▶ **Task brief**: Without the pictures, output the lines of the material from the very first through the one that holds "U ovom tekstu".

▶ **Task input**:
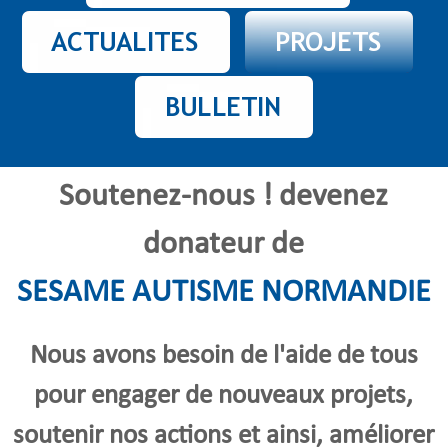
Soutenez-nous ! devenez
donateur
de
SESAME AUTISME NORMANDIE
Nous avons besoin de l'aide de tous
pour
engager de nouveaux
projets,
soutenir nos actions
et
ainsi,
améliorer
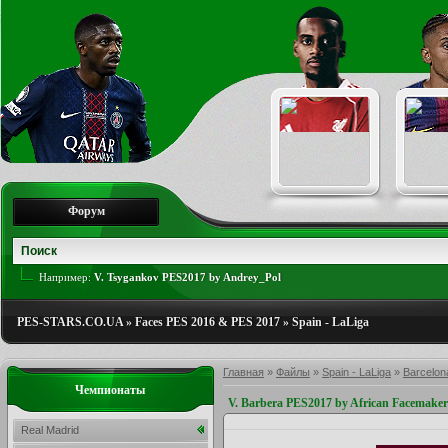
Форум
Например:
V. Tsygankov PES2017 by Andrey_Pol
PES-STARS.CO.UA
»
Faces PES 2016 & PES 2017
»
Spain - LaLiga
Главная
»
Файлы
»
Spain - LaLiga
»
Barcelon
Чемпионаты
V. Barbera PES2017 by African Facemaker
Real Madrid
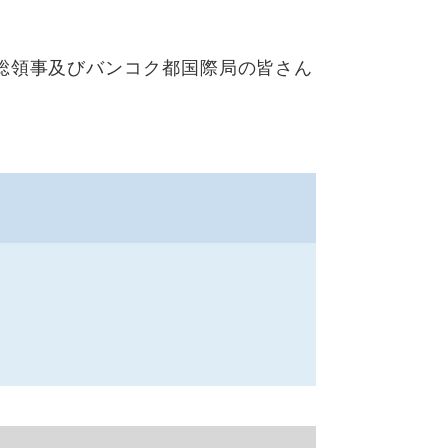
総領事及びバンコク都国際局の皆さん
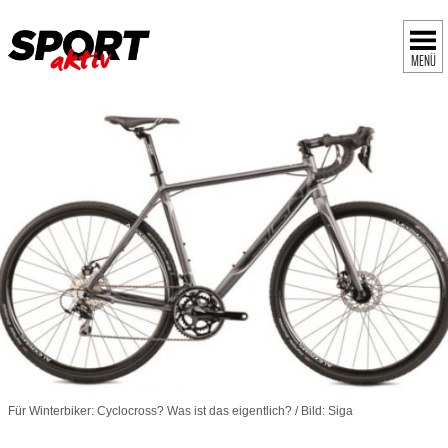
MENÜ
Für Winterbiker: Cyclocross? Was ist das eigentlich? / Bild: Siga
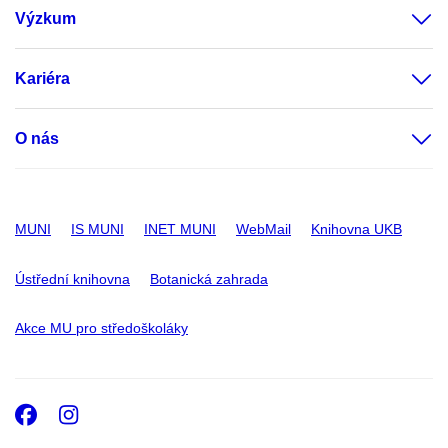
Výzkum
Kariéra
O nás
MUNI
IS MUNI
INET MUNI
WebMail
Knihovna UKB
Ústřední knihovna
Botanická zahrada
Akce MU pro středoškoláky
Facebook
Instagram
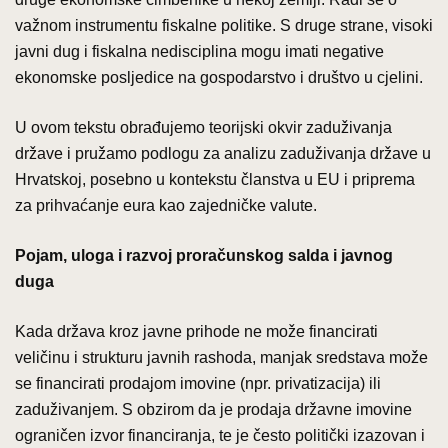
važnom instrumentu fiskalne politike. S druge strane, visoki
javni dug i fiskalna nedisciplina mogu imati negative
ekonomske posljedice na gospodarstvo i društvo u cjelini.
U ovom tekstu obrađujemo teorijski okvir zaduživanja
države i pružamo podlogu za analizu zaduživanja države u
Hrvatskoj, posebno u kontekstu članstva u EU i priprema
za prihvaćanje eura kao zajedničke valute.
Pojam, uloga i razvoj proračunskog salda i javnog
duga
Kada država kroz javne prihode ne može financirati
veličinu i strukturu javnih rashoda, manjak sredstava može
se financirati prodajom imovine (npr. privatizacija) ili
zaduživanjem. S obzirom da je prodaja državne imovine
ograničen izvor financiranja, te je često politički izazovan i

▶ **Result of this exercise**:
Soutenez-nous ! devenez
donateur
de
SESAME AUTISME NORMANDIE
Nous avons besoin de l'aide de tous
pour
engager de nouveaux
projets,
soutenir nos actions
et
ainsi,
améliorer
Форум
Например:
V. Tsygankov PES2017 by Andrey_Pol
PES-STARS.CO.UA
»
Faces PES 2016 & PES 2017
»
Spain - LaLiga
Главная
»
Файлы
»
Spain - LaLiga
»
Barcelon
Чемпионаты
V. Barbera PES2017 by African Facemaker
Real Madrid
総領事及びバンコク都国際局の皆さん
MENÜ
Für Winterbiker: Cyclocross? Was ist das eigentlich? / Bild: Siga
Výzkum
Kariéra
O nás
MUNI
IS MUNI
INET MUNI
WebMail
Knihovna UKB
Ústřední knihovna
Botanická zahrada
Akce MU pro středoškoláky
Facebook
Instagram
važnom instrumentu fiskalne politike. S druge strane, visoki
javni dug i fiskalna nedisciplina mogu imati negative
ekonomske posljedice na gospodarstvo i društvo u cjelini.
U ovom tekstu obrađujemo teorijski okvir zaduživanja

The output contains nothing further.